» **Work task**:
Transcribe all the entries word for word, skipping the pictures.

* * *

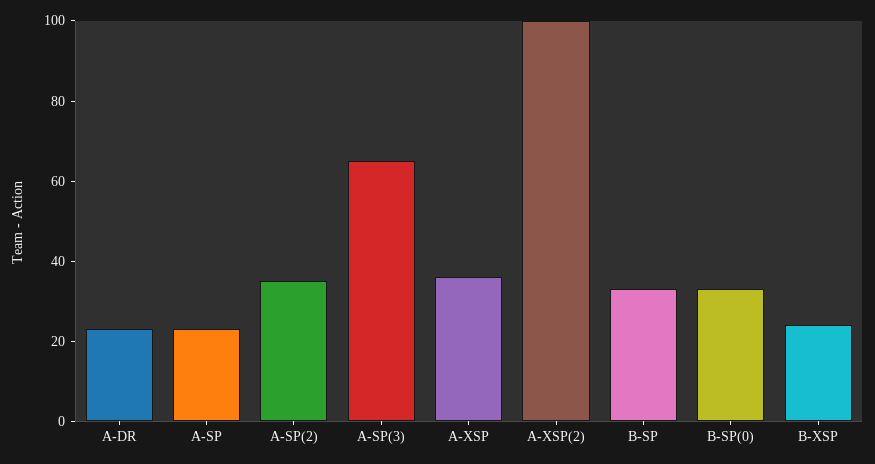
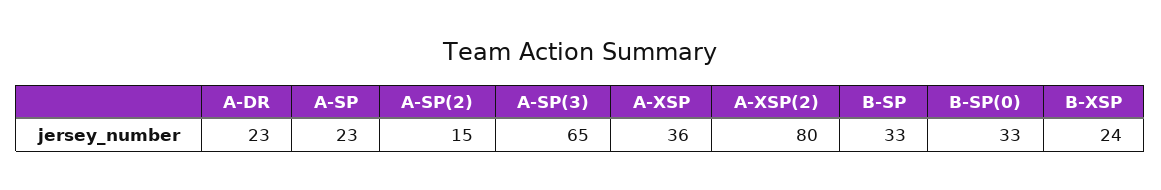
  {
    "A-DR": 23,
    "A-SP": 23,
-   "A-SP(2)": 35,
+   "A-SP(2)": 15,
    "A-SP(3)": 65,
    "A-XSP": 36,
-   "A-XSP(2)": 100,
+   "A-XSP(2)": 80,
    "B-SP": 33,
    "B-SP(0)": 33,
    "B-XSP": 24
  }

* * *

» **Answer to this problem**:
  {
    "A-DR": 23,
    "A-SP": 23,
-   "A-SP(2)": 35,
+   "A-SP(2)": 15,
    "A-SP(3)": 65,
    "A-XSP": 36,
-   "A-XSP(2)": 100,
+   "A-XSP(2)": 80,
    "B-SP": 33,
    "B-SP(0)": 33,
    "B-XSP": 24
  }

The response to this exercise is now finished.